Uniformes escolares: pasado y presente
Cuando ser colegial era una prueba de resistencia
Más tarde, se impuso una normativa que no permitía niños trabajadores menores de 12 años. Fue un salto cualitativo porque, a esta edad, un niño ya pone de manifiesto sus habilidades y los padres optaban por algún aprendizaje más acorde con sus cualidades.
Vive la diferènce!
Aunque no estaba bien visto que una mujer trabajara fuera del hogar, se contaban por miles las jóvenes con vocación para la enseñanza. Pero el Estado no estaba dispuesto a ponérselo fácil, por lo que creó la carrera de Magisterio que las candidatas debían cursas para llegar a maestras.
De modo que las escuelas se llenaron de señoritas con preparación. Más tarde, ante esta competencia, se exigió también a los hombres el título de maestro.
La vida en el aula
Cantar era el preámbulo de la primera clase de la mañana. Los niños soñolientos desafinaban en la interpretación de los cantos patrióticos que les correspondían de acuerdo a su país.
Pero el silencio, los cánticos y las marchas cuasi militares se sucedían sin contratiempos gracias a que cada niño tenía impreso en su mente ‘el miedo al castigo’.
Penalizar a los pequeños por su comportamiento formaba parte de la buena educación, por lo que los maestros no se cortaban imponiendo castigos e incluso podían hacer volar su imaginación para crear nuevas variantes.
Tras una mirada retrospectiva a todos los países, considerados por aquel entonces civilizados, nos sorprendemos al constatar que los castigos aplicados son los mismos en todas partes.
Los castigos ‘vintage’
Los golpes de regla sobre las manos era la práctica más extendida. A veces se sustituían por la popular colleja y, en colegíos católicos, se practicaba el llamado ‘pellizco de monja’. Por su inmediatez, estos no eran ni de lejos los peores castigos.
Como pruebas de resistencia pueden considerarse las prácticas de obligar al alumno a permanecer arrodillado con los brazos en cruz, con o sin libros en las palmas de las manos; así como lo de encerrarlo en un pequeño cuarto oscuro o mantenerlo durante la clase de cara a la pared.

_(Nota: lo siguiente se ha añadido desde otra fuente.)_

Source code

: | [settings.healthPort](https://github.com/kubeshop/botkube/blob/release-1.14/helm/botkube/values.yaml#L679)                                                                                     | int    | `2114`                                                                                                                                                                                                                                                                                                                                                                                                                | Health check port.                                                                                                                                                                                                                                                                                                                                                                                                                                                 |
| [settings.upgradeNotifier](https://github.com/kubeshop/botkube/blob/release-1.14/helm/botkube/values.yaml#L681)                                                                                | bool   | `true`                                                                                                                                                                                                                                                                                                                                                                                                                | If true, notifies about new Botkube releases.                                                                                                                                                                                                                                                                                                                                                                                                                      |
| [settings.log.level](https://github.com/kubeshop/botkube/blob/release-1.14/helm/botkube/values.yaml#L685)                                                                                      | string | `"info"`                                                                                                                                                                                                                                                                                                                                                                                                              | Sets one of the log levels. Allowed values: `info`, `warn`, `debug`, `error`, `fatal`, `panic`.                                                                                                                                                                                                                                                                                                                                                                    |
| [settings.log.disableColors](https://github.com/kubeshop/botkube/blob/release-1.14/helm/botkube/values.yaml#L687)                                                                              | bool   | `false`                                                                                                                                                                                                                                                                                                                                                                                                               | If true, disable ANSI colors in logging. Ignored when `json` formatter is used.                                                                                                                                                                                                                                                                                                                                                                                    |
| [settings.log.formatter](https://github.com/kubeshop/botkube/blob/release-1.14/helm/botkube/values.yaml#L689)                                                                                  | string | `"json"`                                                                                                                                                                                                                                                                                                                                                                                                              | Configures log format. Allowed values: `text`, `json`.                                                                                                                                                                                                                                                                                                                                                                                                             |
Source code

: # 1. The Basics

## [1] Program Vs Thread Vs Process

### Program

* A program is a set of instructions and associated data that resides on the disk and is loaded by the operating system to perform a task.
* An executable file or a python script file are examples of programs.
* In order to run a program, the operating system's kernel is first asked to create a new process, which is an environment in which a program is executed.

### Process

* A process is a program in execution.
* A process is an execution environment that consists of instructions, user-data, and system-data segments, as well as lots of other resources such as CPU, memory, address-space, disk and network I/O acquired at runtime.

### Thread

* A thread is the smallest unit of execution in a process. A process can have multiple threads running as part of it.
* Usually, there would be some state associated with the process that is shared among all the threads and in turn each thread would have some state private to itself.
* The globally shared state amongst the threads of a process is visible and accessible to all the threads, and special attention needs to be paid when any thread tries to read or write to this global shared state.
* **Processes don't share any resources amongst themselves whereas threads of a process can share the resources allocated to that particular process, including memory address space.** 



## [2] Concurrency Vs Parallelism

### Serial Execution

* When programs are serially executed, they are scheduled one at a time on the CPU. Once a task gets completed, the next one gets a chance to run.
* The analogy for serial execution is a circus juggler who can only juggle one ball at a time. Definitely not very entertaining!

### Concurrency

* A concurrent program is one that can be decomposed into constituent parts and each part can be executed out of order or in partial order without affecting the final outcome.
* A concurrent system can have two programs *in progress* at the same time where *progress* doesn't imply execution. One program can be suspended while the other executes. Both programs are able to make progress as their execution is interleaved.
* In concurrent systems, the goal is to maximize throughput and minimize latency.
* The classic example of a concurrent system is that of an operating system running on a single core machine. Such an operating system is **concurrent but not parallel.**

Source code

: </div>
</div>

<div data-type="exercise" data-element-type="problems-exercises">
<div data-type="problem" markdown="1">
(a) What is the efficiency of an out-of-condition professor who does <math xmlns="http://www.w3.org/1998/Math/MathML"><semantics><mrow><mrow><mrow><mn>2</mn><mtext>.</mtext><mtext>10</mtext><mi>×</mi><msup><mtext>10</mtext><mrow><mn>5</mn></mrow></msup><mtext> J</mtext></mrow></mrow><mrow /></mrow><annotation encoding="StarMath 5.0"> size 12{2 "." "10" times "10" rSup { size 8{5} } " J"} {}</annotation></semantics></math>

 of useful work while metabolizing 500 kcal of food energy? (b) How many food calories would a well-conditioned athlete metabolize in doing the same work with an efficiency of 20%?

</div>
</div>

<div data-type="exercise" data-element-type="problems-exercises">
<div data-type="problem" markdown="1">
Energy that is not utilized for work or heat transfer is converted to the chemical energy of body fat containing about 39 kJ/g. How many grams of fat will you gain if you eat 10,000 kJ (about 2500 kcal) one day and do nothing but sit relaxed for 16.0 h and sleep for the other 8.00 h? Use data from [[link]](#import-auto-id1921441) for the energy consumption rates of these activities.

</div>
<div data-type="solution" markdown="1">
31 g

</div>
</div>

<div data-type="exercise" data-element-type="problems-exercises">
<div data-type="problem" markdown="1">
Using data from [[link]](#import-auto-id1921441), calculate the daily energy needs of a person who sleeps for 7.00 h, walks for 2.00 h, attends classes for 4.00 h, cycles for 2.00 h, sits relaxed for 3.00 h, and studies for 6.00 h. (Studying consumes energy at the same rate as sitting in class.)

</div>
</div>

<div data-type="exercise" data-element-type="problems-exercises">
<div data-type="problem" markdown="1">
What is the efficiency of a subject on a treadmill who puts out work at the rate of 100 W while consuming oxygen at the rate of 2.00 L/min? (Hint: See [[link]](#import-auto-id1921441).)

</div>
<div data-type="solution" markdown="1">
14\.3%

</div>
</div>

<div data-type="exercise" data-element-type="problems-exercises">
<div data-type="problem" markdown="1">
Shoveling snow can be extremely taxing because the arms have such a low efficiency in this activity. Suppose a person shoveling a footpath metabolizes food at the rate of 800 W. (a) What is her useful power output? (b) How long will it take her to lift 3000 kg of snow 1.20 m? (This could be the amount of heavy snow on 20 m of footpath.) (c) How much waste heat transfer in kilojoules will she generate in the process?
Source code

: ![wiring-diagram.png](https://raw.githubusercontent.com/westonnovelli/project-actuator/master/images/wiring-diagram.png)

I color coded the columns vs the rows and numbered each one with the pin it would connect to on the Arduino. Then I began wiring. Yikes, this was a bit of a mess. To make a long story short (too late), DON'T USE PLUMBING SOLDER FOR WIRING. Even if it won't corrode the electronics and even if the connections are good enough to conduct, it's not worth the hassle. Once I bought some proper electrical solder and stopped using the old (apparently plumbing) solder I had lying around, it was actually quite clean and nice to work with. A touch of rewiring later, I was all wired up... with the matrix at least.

De humillantes calificaremos a los castigos más pintorescos como coronar la cabeza de un alumno con orejas de burro o los de poner una lengua de trapo en la boca de las niñas charlatanas y una mordaza para los niños que se comunicaban entre sí. Y en su alegato hay que dejar constancia de que no era cierto que hablaran, sólo susurraban.